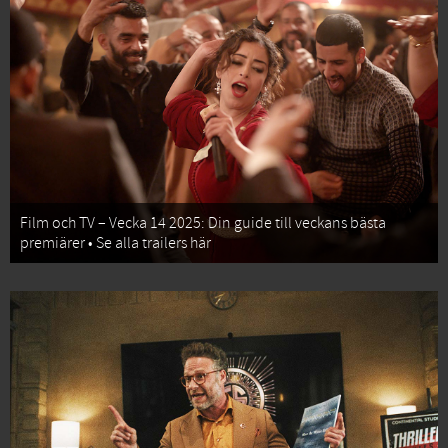
Film och TV – Vecka 14 2025: Din guide till veckans bästa
premiärer • Se alla trailers här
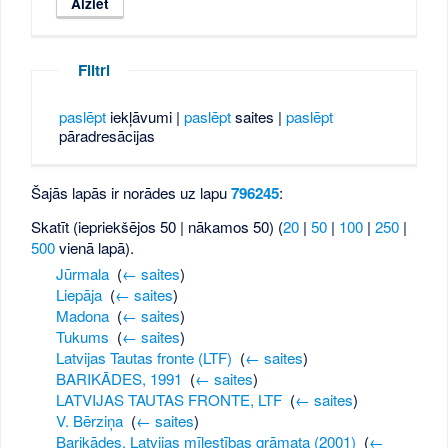
Filtri
paslēpt
iekļāvumi |
paslēpt
saites |
paslēpt
pāradresācijas
Šajās lapās ir norādes uz lapu
796245
:
Skatīt (iepriekšējos 50 | nākamos 50) (
20
|
50
|
100
|
250
|
500
vienā lapā).
Jūrmala
‎
(
← saites
)
Liepāja
‎
(
← saites
)
Madona
‎
(
← saites
)
Tukums
‎
(
← saites
)
Latvijas Tautas fronte (LTF)
‎
(
← saites
)
BARIKĀDES, 1991
‎
(
← saites
)
LATVIJAS TAUTAS FRONTE, LTF
‎
(
← saites
)
V. Bērziņa
‎
(
← saites
)
Barikādes. Latvijas mīlestības grāmata (2001)
‎
(
←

* [Exercise prompt]
Each record above must be retyped exactly, minus its pictures.

* [Result]
Film och TV – Vecka 14 2025: Din guide till veckans bästa
premiärer • Se alla trailers här
Filtri
paslēpt
iekļāvumi |
paslēpt
saites |
paslēpt
pāradresācijas
Šajās lapās ir norādes uz lapu
796245
:
Skatīt (iepriekšējos 50 | nākamos 50) (
20
|
50
|
100
|
250
|
500
vienā lapā).
Jūrmala
‎
(
← saites
)
Liepāja
‎
(
← saites
)
Madona
‎
(
← saites
)
Tukums
‎
(
← saites
)
Latvijas Tautas fronte (LTF)
‎
(
← saites
)
BARIKĀDES, 1991
‎
(
← saites
)
LATVIJAS TAUTAS FRONTE, LTF
‎
(
← saites
)
V. Bērziņa
‎
(
← saites
)
Barikādes. Latvijas mīlestības grāmata (2001)
‎
(
←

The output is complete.